Let's illustrate the training data by comparing OpenAI's ChatGPT and Google's Bard. Both ChatGPT and Bard have unique training styles. Specifically, ChatGPT runs on the GPT-3.5 model, while Bard runs on LaMDA2. We can think of GPT-3.5 as the "brain" of ChatGPT, and LaMDA2 as Bard's. The main commonality between them is that they are both built on top of Transformer. But as far as we know, that's where the common ground ends.
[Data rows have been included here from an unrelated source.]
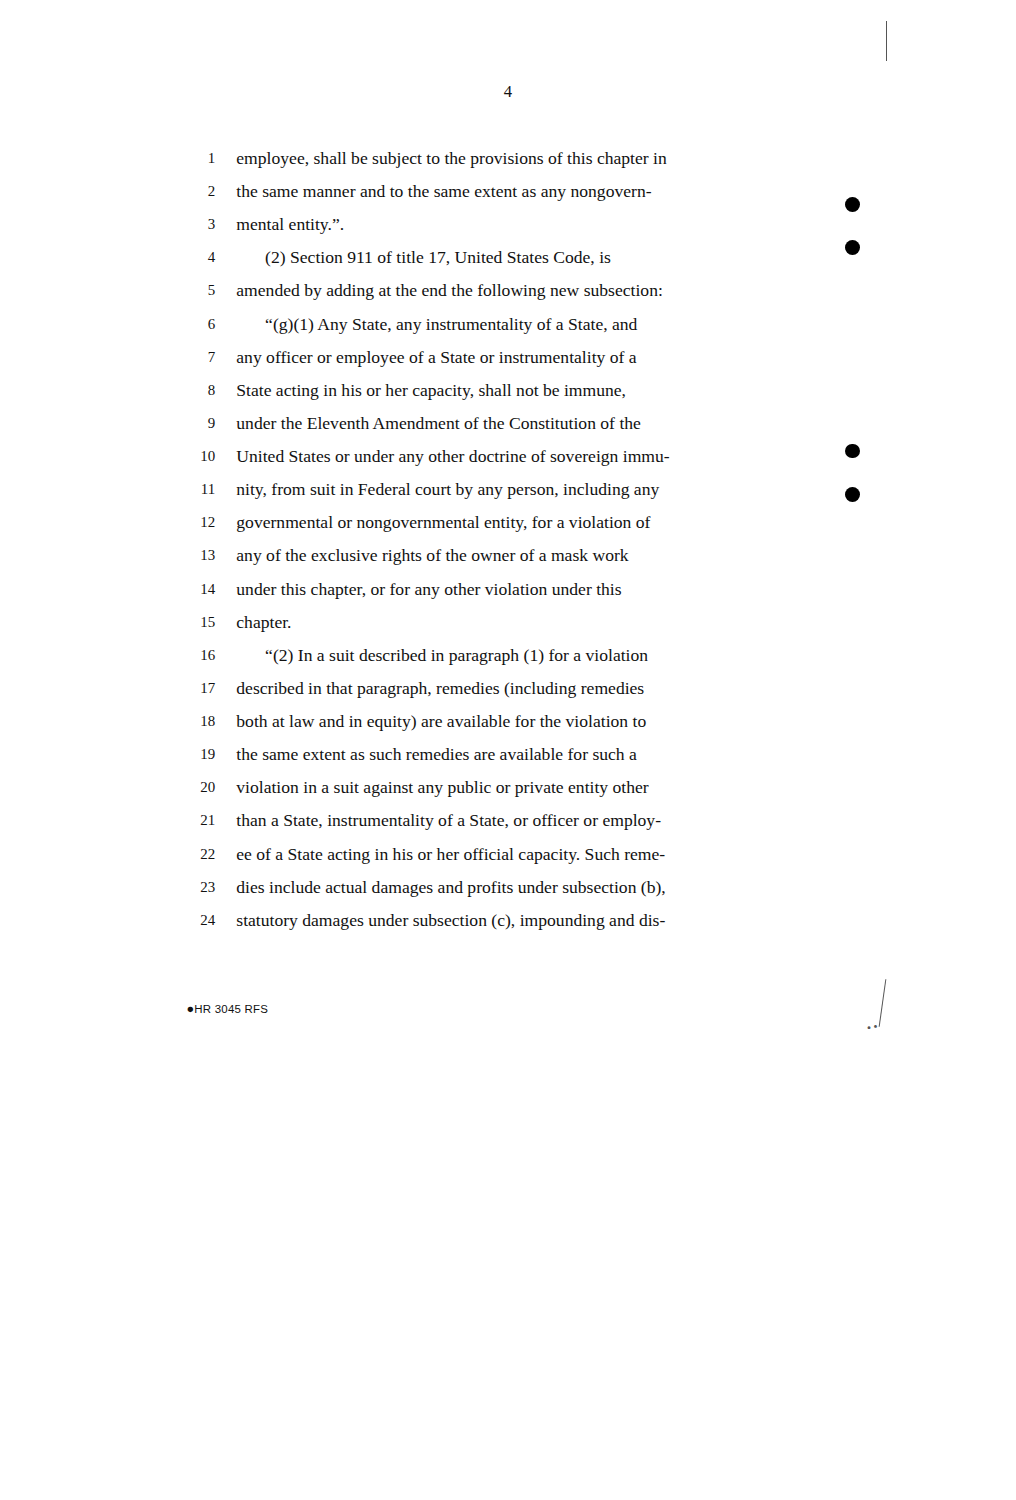4
employee, shall be subject to the provisions of this chapter in
the same manner and to the same extent as any nongovern-
mental entity.”.
(2) Section 911 of title 17, United States Code, is
amended by adding at the end the following new subsection:
“(g)(1) Any State, any instrumentality of a State, and
any officer or employee of a State or instrumentality of a
State acting in his or her capacity, shall not be immune,
under the Eleventh Amendment of the Constitution of the
United States or under any other doctrine of sovereign immu-
nity, from suit in Federal court by any person, including any
governmental or nongovernmental entity, for a violation of
any of the exclusive rights of the owner of a mask work
under this chapter, or for any other violation under this
chapter.
“(2) In a suit described in paragraph (1) for a violation
described in that paragraph, remedies (including remedies
both at law and in equity) are available for the violation to
the same extent as such remedies are available for such a
violation in a suit against any public or private entity other
than a State, instrumentality of a State, or officer or employ-
ee of a State acting in his or her official capacity. Such reme-
dies include actual damages and profits under subsection (b),
statutory damages under subsection (c), impounding and dis-
●HR 3045 RFS
• •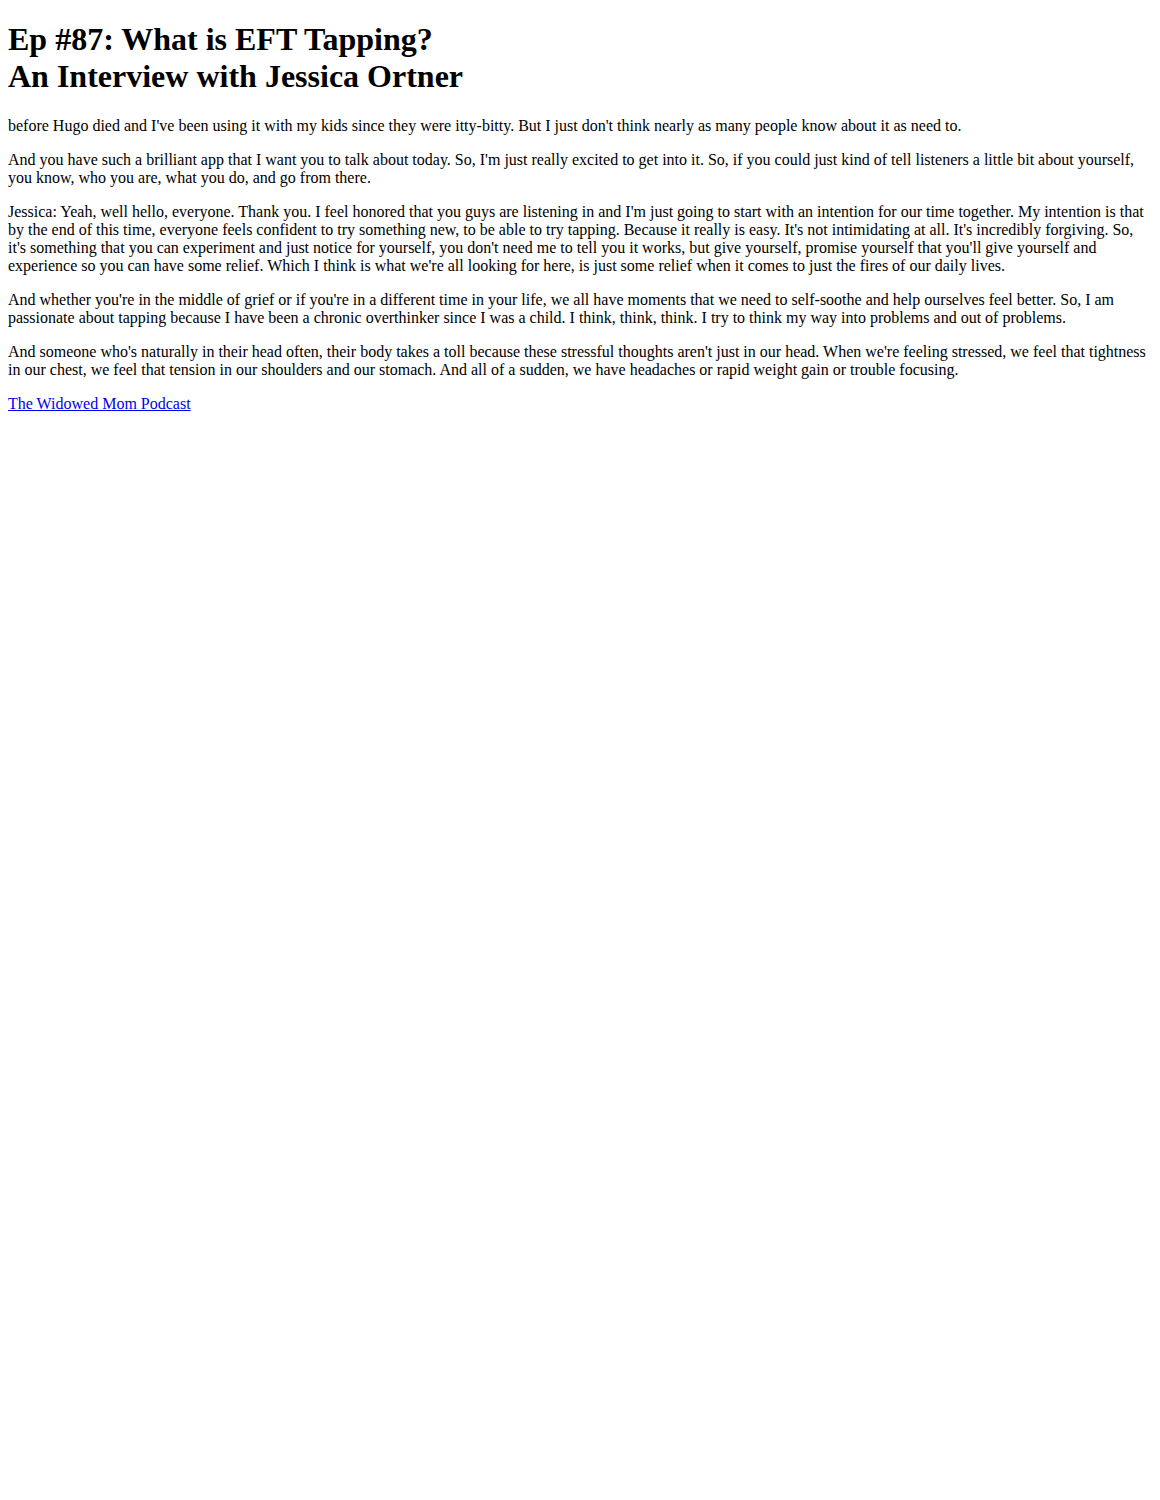Ep #87: What is EFT Tapping?
An Interview with Jessica Ortner
before Hugo died and I've been using it with my kids since they were itty-bitty. But I just don't think nearly as many people know about it as need to.
And you have such a brilliant app that I want you to talk about today. So, I'm just really excited to get into it. So, if you could just kind of tell listeners a little bit about yourself, you know, who you are, what you do, and go from there.
Jessica: Yeah, well hello, everyone. Thank you. I feel honored that you guys are listening in and I'm just going to start with an intention for our time together. My intention is that by the end of this time, everyone feels confident to try something new, to be able to try tapping. Because it really is easy. It's not intimidating at all. It's incredibly forgiving. So, it's something that you can experiment and just notice for yourself, you don't need me to tell you it works, but give yourself, promise yourself that you'll give yourself and experience so you can have some relief. Which I think is what we're all looking for here, is just some relief when it comes to just the fires of our daily lives.
And whether you're in the middle of grief or if you're in a different time in your life, we all have moments that we need to self-soothe and help ourselves feel better. So, I am passionate about tapping because I have been a chronic overthinker since I was a child. I think, think, think. I try to think my way into problems and out of problems.
And someone who's naturally in their head often, their body takes a toll because these stressful thoughts aren't just in our head. When we're feeling stressed, we feel that tightness in our chest, we feel that tension in our shoulders and our stomach. And all of a sudden, we have headaches or rapid weight gain or trouble focusing.
The Widowed Mom Podcast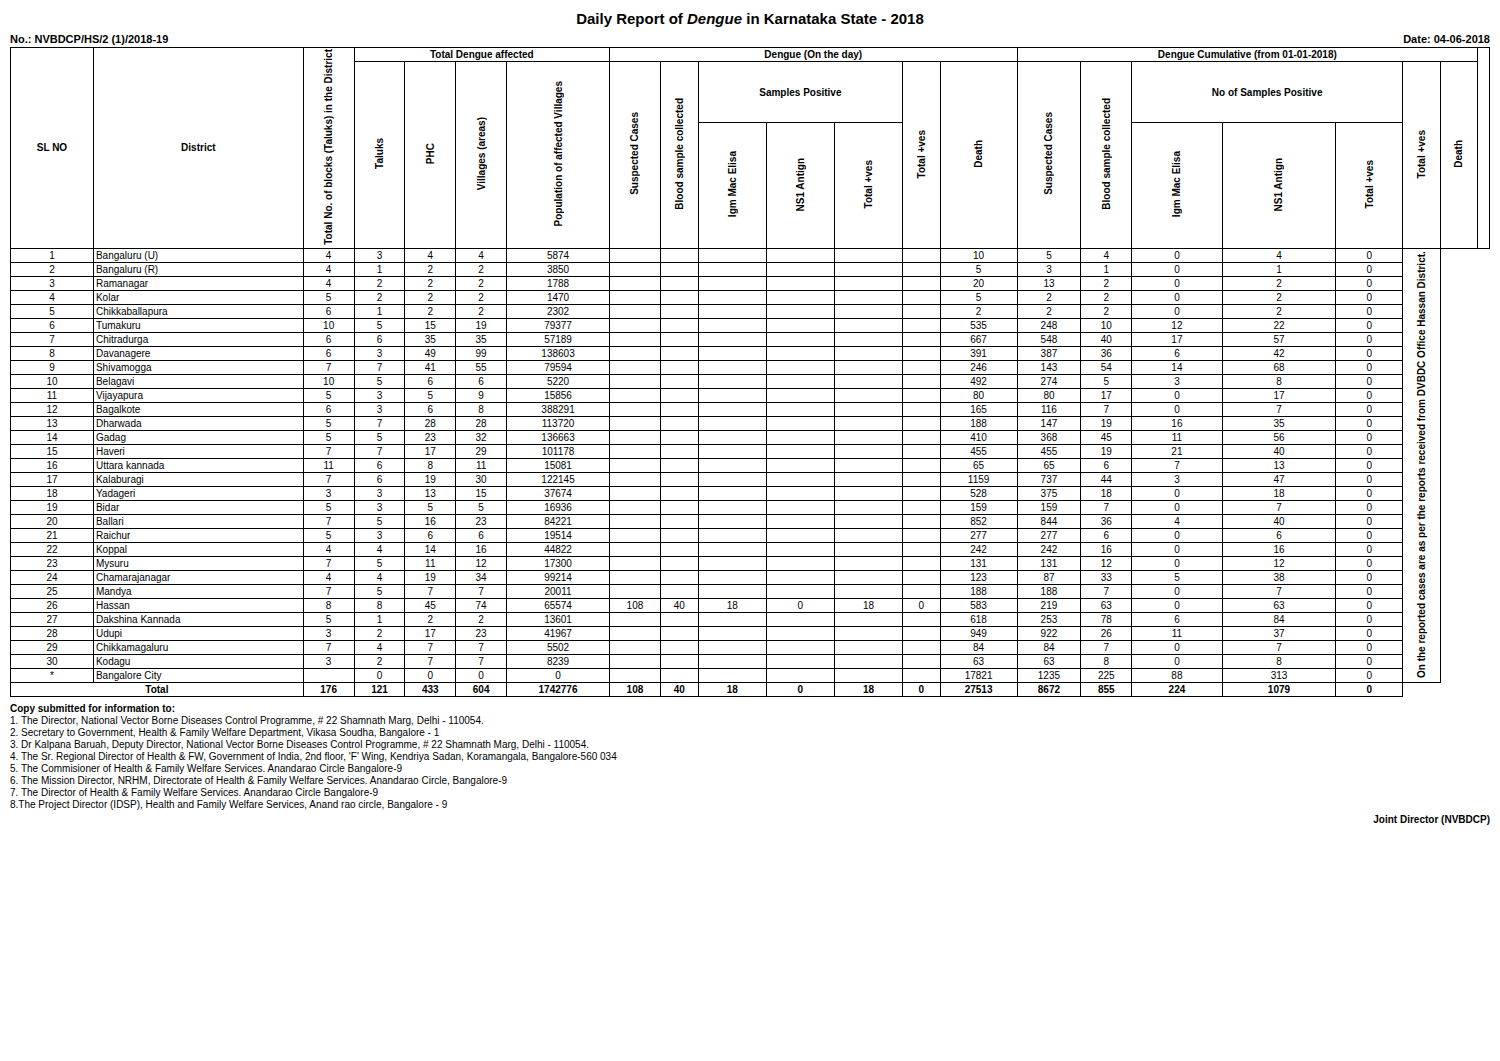Daily Report of Dengue in Karnataka State - 2018
No.: NVBDCP/HS/2 (1)/2018-19 Date: 04-06-2018
| SL NO | District | Total No. of blocks (Taluks) in the District | Total Dengue affected | Dengue (On the day) | Dengue Cumulative (from 01-01-2018) | |
| --- | --- | --- | --- | --- | --- | --- |
| Taluks | PHC | Villages (areas) | Population of affected Villages | Suspected Cases | Blood sample collected | Samples Positive | Total +ves | Death | Suspected Cases | Blood sample collected | No of Samples Positive | Total +ves | Death |
| Igm Mac Elisa | NS1 Antign | Total +ves | Igm Mac Elisa | NS1 Antign | Total +ves |
| 1 | Bangaluru (U) | 4 | 3 | 4 | 4 | 5874 | | | | | | | 10 | 5 | 4 | 0 | 4 | 0 | On the reported cases are as per the reports received from DVBDC Office Hassan District. |
| 2 | Bangaluru (R) | 4 | 1 | 2 | 2 | 3850 | | | | | | | 5 | 3 | 1 | 0 | 1 | 0 |
| 3 | Ramanagar | 4 | 2 | 2 | 2 | 1788 | | | | | | | 20 | 13 | 2 | 0 | 2 | 0 |
| 4 | Kolar | 5 | 2 | 2 | 2 | 1470 | | | | | | | 5 | 2 | 2 | 0 | 2 | 0 |
| 5 | Chikkaballapura | 6 | 1 | 2 | 2 | 2302 | | | | | | | 2 | 2 | 2 | 0 | 2 | 0 |
| 6 | Tumakuru | 10 | 5 | 15 | 19 | 79377 | | | | | | | 535 | 248 | 10 | 12 | 22 | 0 |
| 7 | Chitradurga | 6 | 6 | 35 | 35 | 57189 | | | | | | | 667 | 548 | 40 | 17 | 57 | 0 |
| 8 | Davanagere | 6 | 3 | 49 | 99 | 138603 | | | | | | | 391 | 387 | 36 | 6 | 42 | 0 |
| 9 | Shivamogga | 7 | 7 | 41 | 55 | 79594 | | | | | | | 246 | 143 | 54 | 14 | 68 | 0 |
| 10 | Belagavi | 10 | 5 | 6 | 6 | 5220 | | | | | | | 492 | 274 | 5 | 3 | 8 | 0 |
| 11 | Vijayapura | 5 | 3 | 5 | 9 | 15856 | | | | | | | 80 | 80 | 17 | 0 | 17 | 0 |
| 12 | Bagalkote | 6 | 3 | 6 | 8 | 388291 | | | | | | | 165 | 116 | 7 | 0 | 7 | 0 |
| 13 | Dharwada | 5 | 7 | 28 | 28 | 113720 | | | | | | | 188 | 147 | 19 | 16 | 35 | 0 |
| 14 | Gadag | 5 | 5 | 23 | 32 | 136663 | | | | | | | 410 | 368 | 45 | 11 | 56 | 0 |
| 15 | Haveri | 7 | 7 | 17 | 29 | 101178 | | | | | | | 455 | 455 | 19 | 21 | 40 | 0 |
| 16 | Uttara kannada | 11 | 6 | 8 | 11 | 15081 | | | | | | | 65 | 65 | 6 | 7 | 13 | 0 |
| 17 | Kalaburagi | 7 | 6 | 19 | 30 | 122145 | | | | | | | 1159 | 737 | 44 | 3 | 47 | 0 |
| 18 | Yadageri | 3 | 3 | 13 | 15 | 37674 | | | | | | | 528 | 375 | 18 | 0 | 18 | 0 |
| 19 | Bidar | 5 | 3 | 5 | 5 | 16936 | | | | | | | 159 | 159 | 7 | 0 | 7 | 0 |
| 20 | Ballari | 7 | 5 | 16 | 23 | 84221 | | | | | | | 852 | 844 | 36 | 4 | 40 | 0 |
| 21 | Raichur | 5 | 3 | 6 | 6 | 19514 | | | | | | | 277 | 277 | 6 | 0 | 6 | 0 |
| 22 | Koppal | 4 | 4 | 14 | 16 | 44822 | | | | | | | 242 | 242 | 16 | 0 | 16 | 0 |
| 23 | Mysuru | 7 | 5 | 11 | 12 | 17300 | | | | | | | 131 | 131 | 12 | 0 | 12 | 0 |
| 24 | Chamarajanagar | 4 | 4 | 19 | 34 | 99214 | | | | | | | 123 | 87 | 33 | 5 | 38 | 0 |
| 25 | Mandya | 7 | 5 | 7 | 7 | 20011 | | | | | | | 188 | 188 | 7 | 0 | 7 | 0 |
| 26 | Hassan | 8 | 8 | 45 | 74 | 65574 | 108 | 40 | 18 | 0 | 18 | 0 | 583 | 219 | 63 | 0 | 63 | 0 |
| 27 | Dakshina Kannada | 5 | 1 | 2 | 2 | 13601 | | | | | | | 618 | 253 | 78 | 6 | 84 | 0 |
| 28 | Udupi | 3 | 2 | 17 | 23 | 41967 | | | | | | | 949 | 922 | 26 | 11 | 37 | 0 |
| 29 | Chikkamagaluru | 7 | 4 | 7 | 7 | 5502 | | | | | | | 84 | 84 | 7 | 0 | 7 | 0 |
| 30 | Kodagu | 3 | 2 | 7 | 7 | 8239 | | | | | | | 63 | 63 | 8 | 0 | 8 | 0 |
| * | Bangalore City | | 0 | 0 | 0 | 0 | | | | | | | 17821 | 1235 | 225 | 88 | 313 | 0 |
| Total | 176 | 121 | 433 | 604 | 1742776 | 108 | 40 | 18 | 0 | 18 | 0 | 27513 | 8672 | 855 | 224 | 1079 | 0 |
Copy submitted for information to:
1. The Director, National Vector Borne Diseases Control Programme, # 22 Shamnath Marg, Delhi - 110054.
2. Secretary to Government, Health & Family Welfare Department, Vikasa Soudha, Bangalore - 1
3. Dr Kalpana Baruah, Deputy Director, National Vector Borne Diseases Control Programme, # 22 Shamnath Marg, Delhi - 110054.
4. The Sr. Regional Director of Health & FW, Government of India, 2nd floor, 'F' Wing, Kendriya Sadan, Koramangala, Bangalore-560 034
5. The Commisioner of Health & Family Welfare Services. Anandarao Circle Bangalore-9
6. The Mission Director, NRHM, Directorate of Health & Family Welfare Services. Anandarao Circle, Bangalore-9
7. The Director of Health & Family Welfare Services. Anandarao Circle Bangalore-9
8.The Project Director (IDSP), Health and Family Welfare Services, Anand rao circle, Bangalore - 9
Joint Director (NVBDCP)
Now the difference comes, the main thing is that they read differently. OpenAI has kept the GPT-3.5 training dataset a secret. But we do know that both GPT-2 and GPT-3 were trained at least in part on The Pile dataset - a collection of multiple full-length fiction and non-fiction books, texts from Github, all of Wikipedia, StackExchange, PubMed, etc. . This dataset is huge, over 825 GB of raw text.

But here's the thing: Conversational language is not the same as written language. A writer can be passionate in writing, but stilted in one-on-one conversations. So, OpenAI can't just release GPT-3.5 under the alias "ChatGPT" and call it a day. Instead, OpenAI needed to fine-tune GPT-3.5 on conversational text to create ChatGPT, a language service model based on InstructGPT.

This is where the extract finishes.